Quote of the week:"Given a 10% chance of a 100 times payoff, you should take that bet every time."
— Jeff Bezos
Most people dismiss many of the best and most profitable investment ideas simply because they probably won't work. These investors never stop to consider how much they could make if unlikely outcomes actually occur. Jeff Bezos took those bets and became the richest person in the world.
F&O / SECTOR WATCH
Mirroring the buoyancy in cash market, despite intermittent holiday’s derivatives segment witnessed brisk trading activity. In the Option segment, Call Open Interest was seen at 18,000 level. On the contrary, Put writers hold maximum Open Interest at 17,800 strike. The Implied Volatility (IV) of Calls closed at 11.05 per cent, while that for Put option, it closed at 12.03 per cent. The Nifty VIX for the week closed at 12.27 per cent. PCR of OI for the week closed at 1.29 higher than the previous week, this indicates more Put writing than Calls. Broader trading range for the Nifty is now 17,400-18,200 levels say traders. However, Bank Nifty outperformed over the week and ended with gains of more than 2.50 per cent. Bank Nifty has its next immediate hurdle at 42500-42700 zone, while on downside, 41500-41000 zone is likely to act as a major support for the index.

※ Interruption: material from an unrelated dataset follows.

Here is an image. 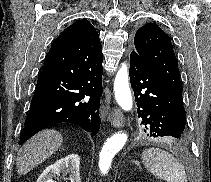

True to predictions, the recent US banking crisis has resulted in estimate cuts by analysts and increased caution among investors for Indian IT companies that rely heavily on revenue from the BFSI sector, particularly from the US and Europe. TCS and Infosys reported Q4FY23 earnings that missed street expectations. Despite a 14.8 percent year-on-year (YoY) rise in consolidated net profit at Rs11,392 crore and a 16.9 percent growth in revenue to Rs59,162 crore, TCS missed estimates, with quarterly growth at 1.6 percent for revenue and 5.0 percent for net profit. Operating profit for the Infosys came in at Rs7,877 crore, whereas, operating margin contracted 0.5 percent yearly as well as sequentially to 21 percent. Stay underweight on IT sector for present say market observers. Over the weekend, HDFC Bank reported better than expected results. Net interest income (NII), or the difference between interest earned and interest expended, grew by 23.7 percent to Rs23,351 crore from Rs18,872 crore for the quarter ended March 31, 2023. The commentary from the management on the merger is positive. The stock would react positively over medium term say players in the counter. A total of 50 companies will release their earnings scorecard for the coming week including prominent ones like HCL Technologies, and ICICI Bank. Stock futures looking good are Aurobindo Pharma, ICICI Bank, L&T, Eicher Motors, Exide Inds, Syngene, SBI Cards and Zydus Wellness. Stock futures looking weak are Birla Soft, Indus Towers, LTTS, PVR, Persistent and TechMahindra.